Basically the results looks like you either have a fast, medium or slow memory position (on my ancient processor, these end up around 40, 80 or 120ms per run)
I have tried playing with StructLayoutAttribute, but have had no joy – maybe something else is going on?
class Sample
{
class Variable { public double Value; }
static void Main()
{
const int COUNT = 10000000;
while (true)
{
var x = new Variable();
for (int inner = 0; inner < 5; ++inner)
{
// move allocation here to allocate more often so more probably to get 50x slowdown problem
var stopwatch = Stopwatch.StartNew();
var total = 0.0;
for (int i = 1; i <= COUNT; ++i)
{
x.Value = i;
total += x.Value;
}
if (Math.Abs(total - 50000005000000.0) > 1)
throw new ApplicationException(total.ToString());
Console.Write("{0}, ", stopwatch.ElapsedMilliseconds);
}
Console.WriteLine();
}
}
}
So I see lots of web pages about alignment of structs for interop, so what about alignment of classes?
(Or are my assumptions wrong, and there is another issue with the above?)
Thanks,
Paul.
Interesting look in the gears that run the machine. I have a bit of a problem explaining why there are multiple distinct values (I got 4) when a double can be aligned only two ways. I think alignment to the CPU cache line plays a role as well, although that only adds up to 3 possible timings.

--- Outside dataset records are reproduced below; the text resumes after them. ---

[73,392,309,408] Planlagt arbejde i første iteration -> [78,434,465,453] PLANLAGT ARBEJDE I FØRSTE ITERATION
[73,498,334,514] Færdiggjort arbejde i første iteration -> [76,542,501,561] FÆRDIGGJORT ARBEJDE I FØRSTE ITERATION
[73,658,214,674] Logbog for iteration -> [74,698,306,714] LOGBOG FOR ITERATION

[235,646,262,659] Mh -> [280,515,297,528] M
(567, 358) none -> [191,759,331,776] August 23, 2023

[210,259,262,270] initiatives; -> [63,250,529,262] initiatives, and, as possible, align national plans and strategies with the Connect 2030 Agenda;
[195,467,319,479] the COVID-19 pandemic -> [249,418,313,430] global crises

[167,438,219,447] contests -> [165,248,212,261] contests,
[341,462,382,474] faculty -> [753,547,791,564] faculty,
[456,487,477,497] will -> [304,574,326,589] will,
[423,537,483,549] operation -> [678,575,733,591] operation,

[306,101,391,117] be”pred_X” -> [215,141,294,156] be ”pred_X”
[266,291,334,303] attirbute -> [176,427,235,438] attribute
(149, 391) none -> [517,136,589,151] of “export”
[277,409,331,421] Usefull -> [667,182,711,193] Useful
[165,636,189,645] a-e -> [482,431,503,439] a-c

Well, nothing you can do about it, the CLR only promises alignment for 4 byte values so that atomic updates on 32-bit machines are guaranteed. This is not just an issue with managed code, C/C++ has this problem too. Looks like the chip makers need to solve this one.
If it is critical then you could allocate unmanaged memory with Marshal.AllocCoTaskMem() and use an unsafe pointer that you can align just right. Same kind of thing you’d have to do if you allocate memory for code that uses SIMD instructions, they require a 16 byte alignment. Consider it a desperation-move though.